DATA EXTRACTS
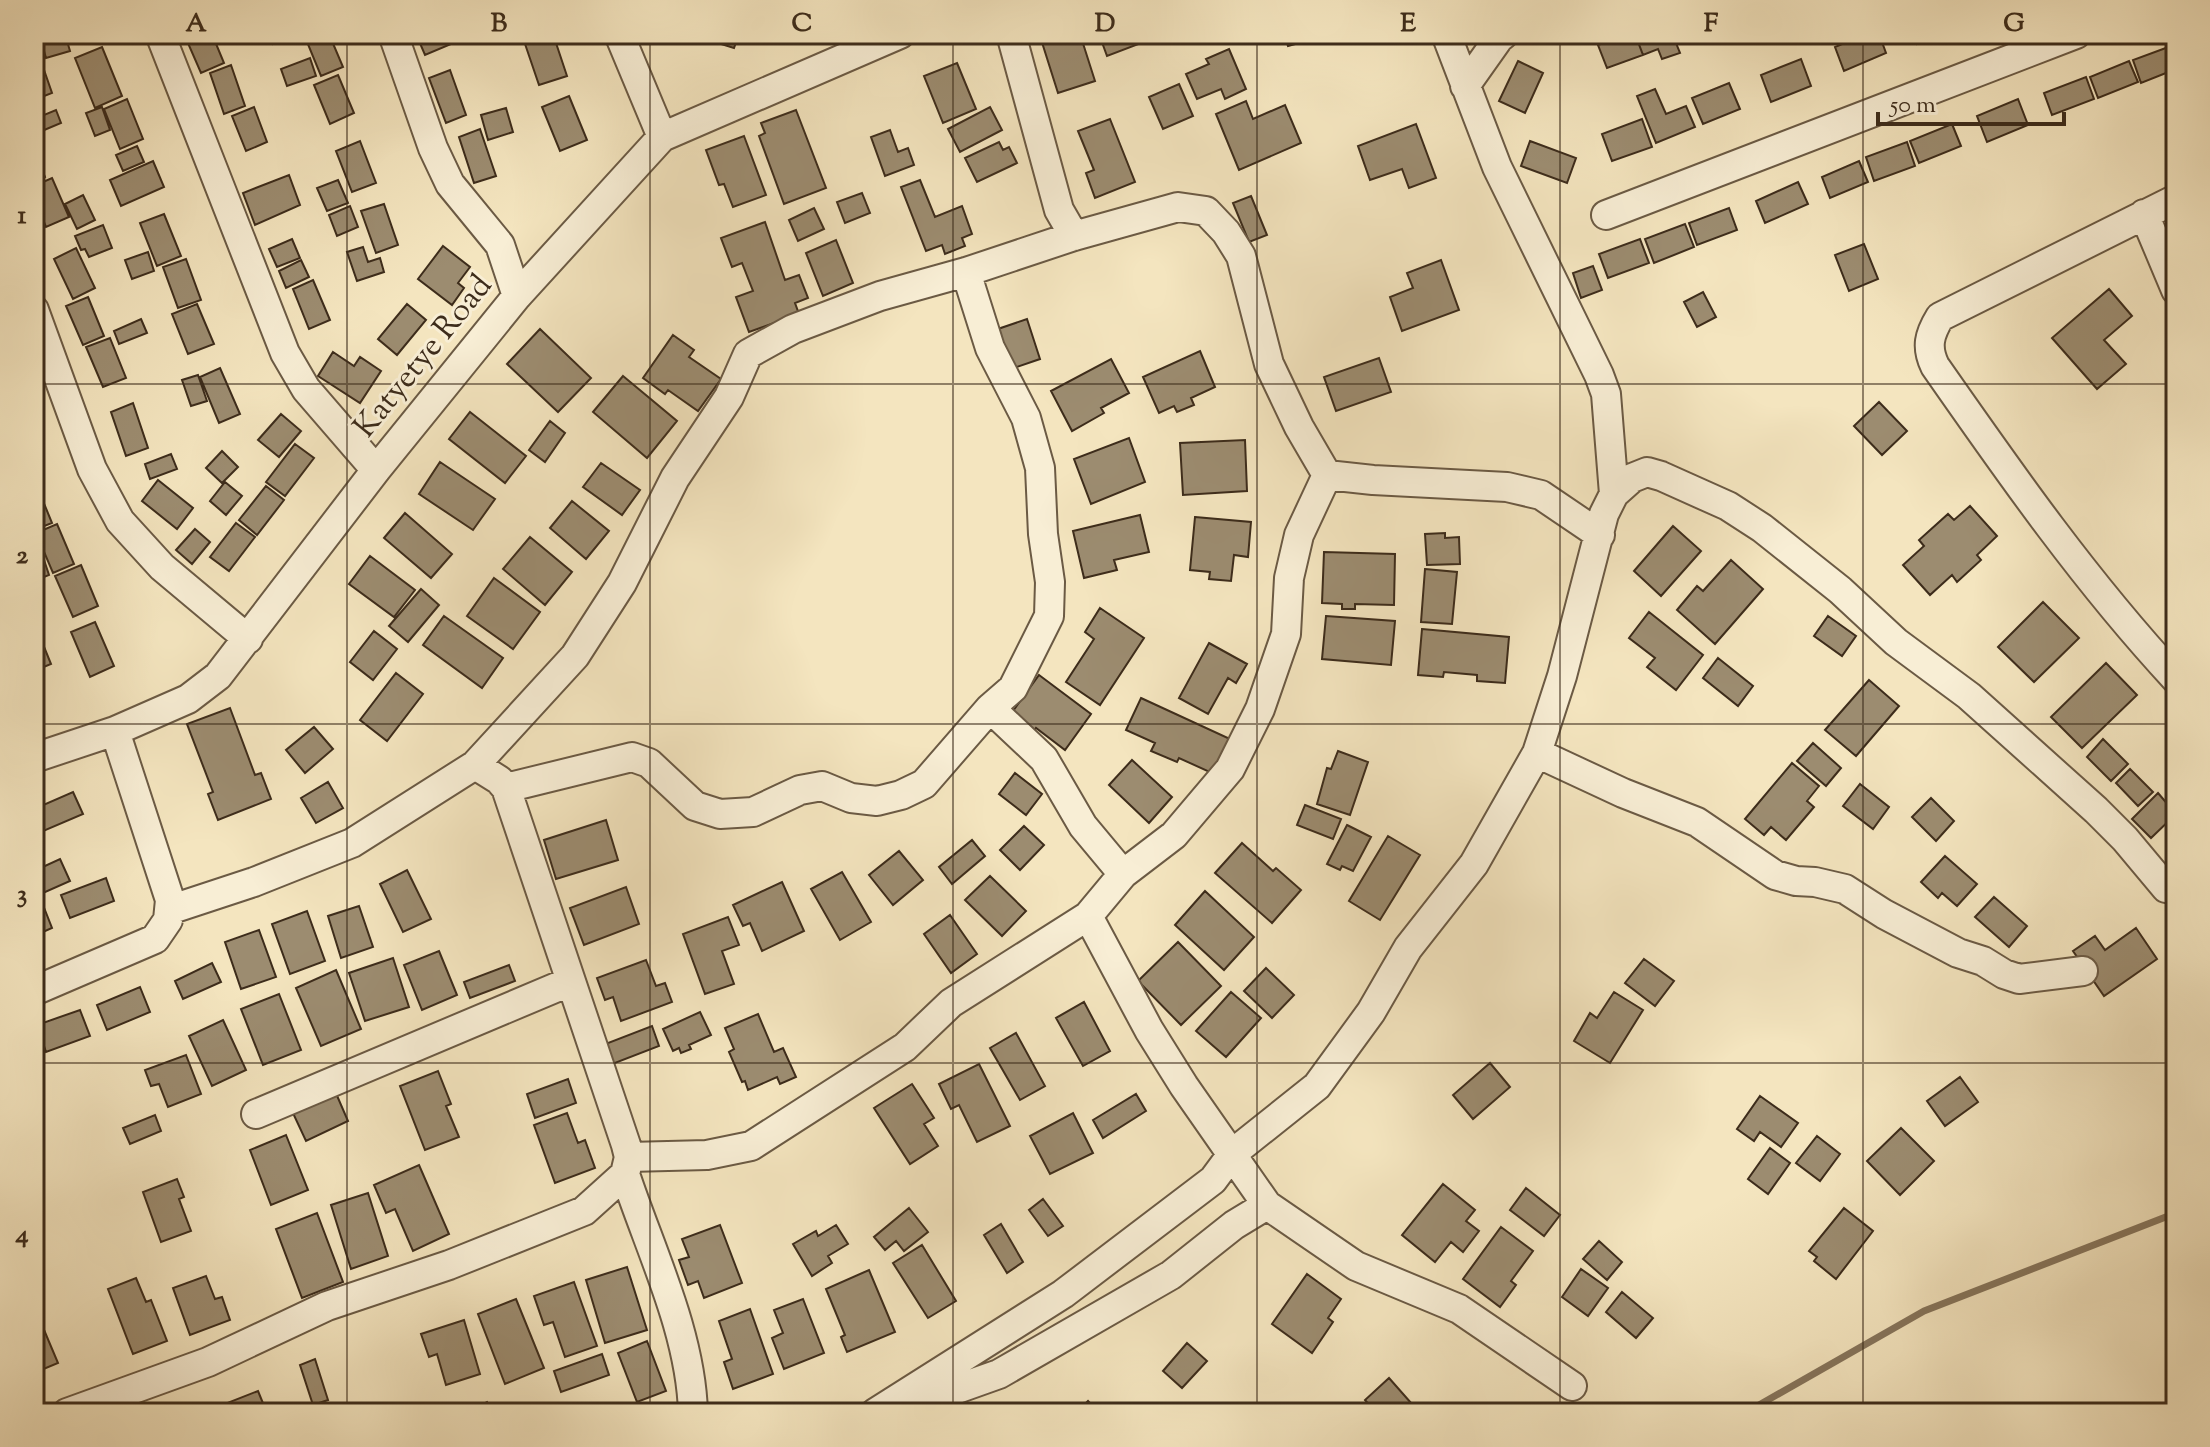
<svg xmlns="http://www.w3.org/2000/svg" width="2210" height="1447" viewBox="0 0 2210 1447" font-family="'Sorts Mill Goudy',serif">
<rect width="100%" height="100%" fill="#f4e5bf"/>
<filter id="stains"><feTurbulence type="fractalNoise" baseFrequency=".0025" numOctaves="4"/><feColorMatrix values="0 0 0 0 .2 0 0 0 0 .09 0 0 0 0 .02 0 0 0 .5 -.17"/></filter>
<radialGradient id="worn" r=".72"><stop offset=".6" stop-color="#630" stop-opacity="0"/><stop offset="1" stop-color="#630" stop-opacity=".3"/></radialGradient>
<g fill="none" stroke-linecap="round" stroke-linejoin="round">
<path stroke="#86755c" stroke-width="7" d="M1745,1413L1924,1311L2176,1213"/>
</g>
<path fill="#9c8c70" stroke="#3d2c1b" stroke-width="2" d="M50,34H65L70,51L46,58L40,37Z
M184,34H212L224,63L201,73Z
M269,34H297L273,44Z
M311,34H329L343,67L321,76L305,37Z
M416,34H446L451,44L425,55Z
M545,34H553L567,76L539,85L524,41Z
M689,34H739L734,48Z
M1045,34H1080L1095,81L1058,93L1040,36Z
M1099,34H1156L1157,37L1107,56Z
M1284,34H1315L1317,38L1288,46Z
M1627,34H1635L1643,55L1607,68L1598,45Z
M1635,34H1681L1683,40L1676,43L1680,53L1662,59L1658,49L1643,55Z
M1866,34H1879L1886,53L1844,71L1835,47Z
M1913,34H1944L1917,44Z
M2174,45L2176,69L2141,83L2133,60Z
M102,47L122,96L95,108L75,58Z
M1229,49L1246,89L1225,99L1221,89L1197,99L1186,74L1209,64L1206,59Z
M310,58L316,76L287,86L281,69Z
M1801,59L1811,86L1771,102L1761,75Z
M1518,61L1543,73L1525,113L1499,101Z
M2129,61L2138,82L2098,98L2090,77Z
M957,63L976,109L943,123L924,76Z
M231,65L245,106L224,114L210,73Z
M43,67L52,93L34,100V71Z
M450,70L466,115L446,123L429,78Z
M338,75L354,113L330,124L314,85Z
M2086,77L2094,99L2052,115L2044,93Z
M1729,83L1740,109L1703,124L1692,98Z
M1179,84L1193,116L1163,129L1149,97Z
M1655,89L1666,114L1686,106L1695,127L1656,143L1637,96Z
M569,96L587,140L560,151L542,107Z
M127,99L143,139L120,149L104,109Z
M2018,99L2028,125L1987,142L1977,116Z
M1246,101L1253,119L1285,105L1301,143L1239,170L1216,114Z
M102,107L110,130L95,136L86,113Z
M254,107L267,142L246,151L232,116Z
M990,107L1002,130L960,152L948,129Z
M506,108L513,132L488,140L481,115Z
M56,110L61,123L37,133L34,119Z
M796,110L826,188L784,204L759,136L765,133L761,123Z
M1110,119L1135,182L1095,198L1086,173L1094,170L1078,131Z
M1642,119L1652,147L1612,161L1602,134Z
M1416,124L1436,178L1409,188L1402,169L1370,180L1358,146Z
M1952,124L1961,146L1919,163L1910,141Z
M480,129L496,176L474,183L459,137Z
M890,130L898,152L908,148L914,165L885,176L871,137Z
M744,136L766,195L733,207L724,184L719,185L706,150Z
M360,141L376,183L352,192L336,151Z
M1530,141L1576,158L1567,183L1521,166Z
M999,142L1003,150L1009,147L1017,163L977,182L965,158Z
M1907,142L1915,166L1874,181L1866,157Z
M137,146L144,162L123,171L116,155Z
M34,149L45,177L34,182Z
M153,161L164,187L121,206L110,180Z
M1859,161L1868,182L1830,198L1822,177Z
M289,175L300,205L255,225L243,193Z
M52,178L69,217L46,227L34,198V186Z
M338,180L348,203L327,211L317,188Z
M920,180L935,217L962,206L972,234L962,238L965,246L945,254L942,245L926,251L901,187Z
M1798,182L1808,204L1765,223L1756,201Z
M862,193L870,213L845,223L837,202Z
M83,195L95,220L77,229L65,204Z
M1251,196L1267,235L1249,242L1233,203Z
M384,204L398,245L376,253L361,211Z
M350,206L358,227L337,236L329,215Z
M814,208L824,229L798,241L789,220Z
M1729,208L1737,230L1697,245L1689,223Z
M164,214L181,256L157,266L140,223Z
M765,222L785,280L799,275L808,298L795,303L799,314L749,332L736,297L753,291L742,263L732,267L721,238Z
M1685,224L1694,247L1654,263L1645,239Z
M103,225L112,248L89,257L85,249L81,250L75,236Z
M292,239L300,258L277,267L269,249Z
M1640,239L1649,263L1608,278L1599,254Z
M836,240L853,283L823,296L806,253Z
M1864,244L1878,279L1849,291L1835,255Z
M443,246L470,267L458,283L464,288L452,305L418,279Z
M363,247L368,262L380,258L384,272L357,281L347,252Z
M76,248L95,288L73,299L54,259Z
M148,252L154,271L132,279L125,260Z
M186,259L201,300L178,308L163,267Z
M301,260L309,277L286,288L279,271Z
M1441,260L1459,310L1402,331L1390,297L1413,288L1407,273Z
M1593,266L1602,290L1581,298L1573,273Z
M313,280L330,320L309,329L293,289Z
M2109,289L2132,316L2104,340L2126,364L2097,389L2052,338Z
M1703,292L1716,317L1697,327L1684,302Z
M88,297L104,336L83,345L66,306Z
M197,304L214,344L188,354L172,314Z
M407,304L426,320L397,355L378,339Z
M141,319L147,333L119,344L114,331Z
M1027,319L1040,359L1008,370L995,330Z
M540,329L591,378L558,412L507,364Z
M673,335L694,350L689,357L721,379L698,411L668,390L665,394L643,378Z
M110,338L126,378L103,387L86,347Z
M1200,351L1215,387L1191,398L1194,405L1177,412L1174,406L1159,413L1143,377Z
M333,352L354,366L360,357L381,371L360,403L318,376Z
M1379,358L1391,392L1336,411L1324,377Z
M1111,359L1129,393L1101,408L1104,413L1072,431L1051,391Z
M220,368L240,414L219,423L200,377Z
M198,375L207,401L191,406L182,380Z
M623,376L677,421L647,458L593,412Z
M1879,402L1907,431L1882,455L1854,426Z
M133,403L148,448L126,456L111,412Z
M470,412L526,456L505,483L449,439Z
M281,414L301,431L279,457L258,440Z
M550,421L565,433L545,462L529,450Z
M1129,438L1145,482L1091,504L1074,459Z
M1245,440L1247,491L1183,495L1180,443Z
M295,444L314,458L285,496L266,482Z
M222,451L238,467L222,483L206,468Z
M171,454L177,469L150,479L145,464Z
M440,462L495,499L473,530L419,494Z
M601,463L640,490L622,515L583,487Z
M34,479L52,523L34,530Z
M158,480L193,508L177,529L142,501Z
M225,482L242,496L226,515L210,501Z
M266,486L284,500L257,535L239,520Z
M572,501L609,531L586,559L550,528Z
M1970,506L1997,536L1977,555L1981,560L1957,582L1952,575L1930,595L1903,565L1924,546L1919,540L1948,514L1954,520Z
M405,513L452,554L431,578L384,538Z
M1140,515L1149,552L1114,560L1117,570L1084,578L1073,531Z
M1195,517L1251,522L1248,557L1234,555L1231,581L1209,579L1210,572L1190,570Z
M236,523L255,537L229,571L210,557Z
M57,524L74,564L53,573L36,533Z
M1673,526L1701,551L1661,596L1634,571Z
M195,529L210,542L192,564L176,550Z
M1445,533V538L1459,537L1460,564L1427,565L1425,534Z
M530,537L572,572L545,605L503,569Z
M1324,552L1395,554L1394,605L1355,604V609H1342V604L1322,603Z
M370,556L415,590L394,617L349,584Z
M44,560L49,575L34,581V564Z
M1731,560L1763,589L1715,644L1677,610L1697,586L1703,591Z
M81,565L98,606L73,617L55,576Z
M1425,569L1457,572L1452,624L1421,622Z
M494,578L540,612L513,649L467,616Z
M421,589L439,605L408,642L389,626Z
M2043,602L2079,638L2034,682L1998,647Z
M1100,608L1144,638L1100,705L1066,682L1094,639L1085,632Z
M1649,612L1703,655L1676,690L1647,667L1655,658L1629,638Z
M444,616L503,658L482,688L423,645Z
M1326,616L1395,621L1391,665L1322,659Z
M1828,616L1856,636L1842,656L1814,636Z
M95,622L114,666L90,677L71,632Z
M1422,629L1509,637L1505,683L1477,681V675L1444,672L1443,677L1418,675Z
M374,631L397,649L373,680L350,662Z
M40,637L51,664L34,671V640Z
M1209,643L1247,664L1236,683L1228,678L1208,714L1179,698Z
M1718,658L1753,686L1738,706L1703,678Z
M2106,663L2137,695L2082,748L2051,717Z
M396,673L423,694L387,741L360,720Z
M1039,675L1091,714L1065,750L1036,728L1031,735L1008,718Z
M1869,680L1899,706L1856,756L1825,730Z
M1141,698L1230,739L1214,774L1179,758L1177,762L1151,751L1155,743L1126,730Z
M230,708L255,775L261,773L271,799L218,820L208,794L213,792L187,724Z
M314,727L333,749L305,773L286,750Z
M2103,739L2128,764L2111,781L2087,757Z
M1813,743L1841,768L1826,786L1797,761Z
M1338,751L1368,762L1350,815L1317,804L1327,768L1331,769Z
M1132,760L1172,797L1149,823L1109,785Z
M1792,763L1819,786L1807,801L1814,807L1786,840L1771,827L1764,835L1745,819Z
M2130,769L2153,792L2138,806L2116,783Z
M1015,773L1042,794L1026,815L999,794Z
M328,782L343,808L316,823L301,798Z
M1860,784L1889,807L1873,829L1843,806Z
M73,792L83,814L41,832L34,809Z
M2158,793L2176,814L2151,838L2132,819Z
M1931,798L1954,821L1936,841L1912,817Z
M1305,805L1341,819L1333,839L1297,825Z
M606,820L618,860L556,879L544,840Z
M1347,825L1371,837L1353,871L1342,866L1340,870L1327,864Z
M1024,826L1044,845L1020,870L1000,850Z
M1388,836L1420,855L1380,920L1349,901Z
M972,840L985,856L952,884L939,867Z
M1242,843L1273,871L1276,868L1301,890L1272,923L1215,873Z
M899,851L923,880L893,905L869,875Z
M1945,856L1977,884L1957,906L1942,893L1938,898L1921,882Z
M60,859L70,881L34,897V871Z
M407,870L431,919L403,932L380,884Z
M842,872L871,922L840,940L811,889Z
M990,876L1026,911L1002,936L965,900Z
M106,878L114,901L70,918L61,895Z
M782,882L804,931L762,951L750,923L743,926L733,905Z
M626,887L639,924L584,945L570,908Z
M1205,891L1254,937L1224,970L1175,925Z
M1994,897L2027,926L2009,947L1975,917Z
M43,905L52,928L34,936V909Z
M359,906L373,947L341,958L328,916Z
M307,911L325,961L290,974L272,924Z
M950,915L977,954L951,973L924,934Z
M728,917L739,945L722,951L734,984L705,994L683,934Z
M2136,928L2157,959L2104,996L2073,951L2095,936L2105,950Z
M259,930L276,977L241,989L225,942Z
M1178,942L1221,986L1181,1025L1138,981Z
M439,951L457,995L422,1010L404,965Z
M393,958L409,1007L365,1021L349,973Z
M1644,959L1674,981L1655,1006L1625,983Z
M646,960L656,986L665,983L672,1002L621,1021L613,997L605,1000L597,978Z
M212,963L221,982L183,999L175,981Z
M509,965L515,981L470,998L464,982Z
M1266,968L1294,995L1272,1018L1244,991Z
M336,970L361,1029L321,1046L296,988Z
M140,987L150,1012L107,1030L97,1005Z
M1231,992L1261,1018L1226,1057L1196,1031Z
M1614,992L1643,1010L1610,1063L1574,1041L1590,1013L1597,1018Z
M279,994L301,1050L263,1065L241,1009Z
M1084,1002L1110,1051L1083,1066L1056,1018Z
M80,1010L90,1036L46,1052L37,1025Z
M700,1012L711,1035L689,1045L691,1049L681,1053L679,1048L673,1051L663,1029Z
M758,1014L774,1052L783,1048L796,1077L780,1084L777,1077L748,1090L745,1081L742,1082L729,1052L734,1049L725,1028Z
M223,1020L246,1070L212,1086L189,1036Z
M652,1026L659,1046L602,1068L595,1048Z
M1016,1033L1045,1086L1020,1100L990,1048Z
M186,1055L201,1094L168,1107L159,1084L151,1086L145,1070Z
M1490,1063L1510,1087L1473,1119L1453,1095Z
M979,1064L1010,1126L977,1142L959,1105L951,1109L939,1084Z
M438,1071L451,1104L446,1106L459,1137L425,1150L400,1086Z
M1960,1077L1978,1102L1945,1126L1927,1101Z
M568,1079L576,1103L535,1118L527,1094Z
M912,1084L934,1118L924,1124L938,1146L910,1164L874,1108Z
M335,1091L348,1121L306,1141L292,1111Z
M1136,1094L1146,1111L1103,1138L1093,1120Z
M1760,1096L1798,1123L1781,1147L1760,1132L1754,1141L1737,1129Z
M567,1113L578,1143L585,1140L595,1168L555,1183L534,1125Z
M1073,1113L1093,1153L1050,1174L1030,1136Z
M155,1115L161,1131L130,1144L123,1128Z
M1901,1128L1934,1161L1900,1195L1867,1161Z
M286,1135L308,1190L271,1205L250,1150Z
M1817,1136L1840,1154L1820,1181L1796,1163Z
M1770,1148L1790,1163L1768,1194L1748,1179Z
M419,1165L449,1234L413,1251L395,1209L386,1213L374,1185Z
M177,1179L184,1197L179,1199L191,1231L161,1242L143,1192Z
M1443,1184L1475,1210L1466,1221L1479,1231L1463,1252L1451,1242L1435,1262L1402,1235Z
M1526,1188L1560,1215L1544,1236L1510,1210Z
M368,1193L388,1256L351,1269L331,1205Z
M1043,1199L1063,1226L1048,1236L1029,1210Z
M909,1208L928,1232L904,1251L896,1241L885,1250L874,1237Z
M1844,1208L1873,1231L1836,1279L1814,1261L1817,1257L1809,1251Z
M317,1213L343,1282L302,1298L276,1229Z
M1001,1224L1023,1262L1007,1273L984,1235Z
M720,1225L742,1283L704,1298L698,1281L688,1285L679,1260L689,1257L682,1239Z
M836,1225L848,1244L828,1256L832,1263L812,1276L793,1244L816,1231L818,1236Z
M1501,1227L1533,1251L1511,1281L1516,1285L1500,1307L1463,1279Z
M1599,1241L1622,1262L1607,1280L1583,1259Z
M922,1245L956,1301L928,1318L893,1263Z
M627,1267L647,1330L605,1343L586,1280Z
M1581,1269L1608,1288L1588,1316L1562,1297Z
M869,1270L895,1332L847,1352L841,1337L845,1335L826,1289Z
M1307,1274L1341,1299L1328,1318L1333,1322L1312,1353L1272,1324Z
M206,1276L215,1299L222,1297L230,1320L190,1335L173,1288Z
M136,1278L146,1302L151,1300L167,1341L133,1354L108,1289Z
M574,1282L597,1346L565,1357L553,1322L544,1325L534,1296Z
M1622,1292L1653,1318L1636,1338L1606,1312Z
M516,1299L544,1368L505,1384L478,1314Z
M803,1299L824,1353L784,1369L772,1338L783,1333L774,1310Z
M750,1309L773,1374L733,1389L724,1362L732,1359L719,1321Z
M39,1318L58,1363L34,1373V1320Z
M464,1320L480,1374L446,1385L437,1354L429,1357L421,1334Z
M647,1341L666,1391L637,1402L618,1353Z
M1187,1343L1207,1361L1182,1388L1163,1371Z
M602,1354L609,1375L561,1392L554,1371Z
M315,1359L328,1400L313,1405L300,1365Z
M1389,1378L1419,1412L1418,1413H1376L1365,1400Z
M258,1391L267,1413H219L217,1407Z
M1088,1401L1099,1413H1076Z
M487,1402L493,1413H466Z"/>
<g fill="none" stroke-linecap="round" stroke-linejoin="round">
<defs>
<path id="minor" d="M160,34L285,353L306,389L376,470
M393,34L433,148L450,184L500,245L517,296
M619,34L662,137
M1011,34L1059,210L1074,236
M1446,34L1497,167L1599,375L1606,394L1614,494
M1465,86L1499,38L1504,34
M2176,199L1940,317C1929,335 1926,347 1935,366C2011,475 2086,582 2176,679
M2144,214L2176,290
M1606,215L2076,34
M34,310L92,469L120,521L162,567L248,639
M1327,475L1373,480L1507,487L1541,495L1600,535
M990,708L1044,759L1083,826L1123,874
M1537,753L1623,793L1697,822L1775,875L1796,881L1815,882L1845,889L1884,914L1958,953L1983,961L2004,974L2019,979L2083,971
M34,758L115,731L188,699L218,676L376,470L517,296L662,137L900,34
M475,765L499,780L506,788L632,757L649,763L695,806L720,814L753,812L800,790L822,786L851,798L877,801L901,795L924,784L990,708L1013,688L1049,616L1050,582L1043,534L1040,468L1026,418L990,348L966,272
M506,788L626,1145L629,1157L625,1174C650,1250 691,1332 693,1413
M169,910L254,882L352,843L475,765L575,656L622,583L675,478L729,397L748,354L793,329L880,296L966,272L1074,236L1178,207L1206,211L1226,232L1241,256L1269,364L1299,427L1327,475
M1088,916L1149,1030L1184,1086L1267,1205L1356,1266L1459,1309L1572,1386
M34,991L155,939L168,920L170,900L115,731
M256,1114L569,982
M629,1157L707,1155L751,1146L905,1047L951,1003L1088,916L1123,874L1174,835L1230,769L1260,709L1286,634L1289,578L1299,535L1327,475
M901,1401L940,1395L999,1374L1171,1275L1234,1225L1267,1205
M67,1413L208,1362L327,1306L449,1265L584,1211L625,1174
M875,1413L1063,1294L1213,1180L1233,1153L1317,1086L1371,1012L1408,948L1474,864L1537,753L1562,676L1604,514L1614,494L1632,478L1647,472L1661,476L1728,506L1762,528L1840,590L1896,642L1969,696L2096,810L2125,839L2166,888"/>
</defs>
<use href="#minor" stroke="#6b5a44" stroke-width="32"/>
<use href="#minor" stroke="#f8eed5" stroke-width="28"/>
</g>
<path fill="none" stroke="#3d2c1b" stroke-width="2" stroke-opacity="0.55" d="M347,34V1413M650,34V1413M953,34V1413M1257,34V1413M1560,34V1413M1863,34V1413M34,384H2176M34,724H2176M34,1063H2176"/>
<g text-anchor="middle" dominant-baseline="central" stroke-width="6" stroke-linejoin="round" paint-order="stroke">
<g font-size="32" fill="#3d2c1b" stroke="#f8eed5">
<text transform="translate(424 357) rotate(-51)">Katyetye Road</text>
</g>
</g>
<rect width="2210" height="1447" fill="none" stroke="#f4e5bf" stroke-width="88"/>
<path d="M1878 112v12h186v-12" fill="none" stroke="#3d2c1b" stroke-width="4"/>
<text x="1890" y="112" font-size="24" fill="#3d2c1b" stroke="#f8eed5" stroke-width="6" paint-order="stroke">50 m</text>
<rect x="44" y="44" width="2122" height="1359" fill="none" stroke="#3d2c1b" stroke-width="3"/>
<g font-size="26" text-anchor="middle" font-weight="bold" fill="#3d2c1b">
<text x="196" y="31">A</text>
<text x="499" y="31">B</text>
<text x="802" y="31">C</text>
<text x="1105" y="31">D</text>
<text x="1408" y="31">E</text>
<text x="1711" y="31">F</text>
<text x="2014" y="31">G</text>
<text x="22" y="223">1</text>
<text x="22" y="563">2</text>
<text x="22" y="902">3</text>
<text x="22" y="1242">4</text>
</g>
<rect width="100%" height="100%" filter="url(#stains)"/>
<rect width="100%" height="100%" fill="url(#worn)"/>
</svg>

TASK
Report all lines of the material that contain the word "rect".

RESULT BELOW
<rect width="100%" height="100%" fill="#f4e5bf"/>
<rect width="2210" height="1447" fill="none" stroke="#f4e5bf" stroke-width="88"/>
<rect x="44" y="44" width="2122" height="1359" fill="none" stroke="#3d2c1b" stroke-width="3"/>
<rect width="100%" height="100%" filter="url(#stains)"/>
<rect width="100%" height="100%" fill="url(#worn)"/>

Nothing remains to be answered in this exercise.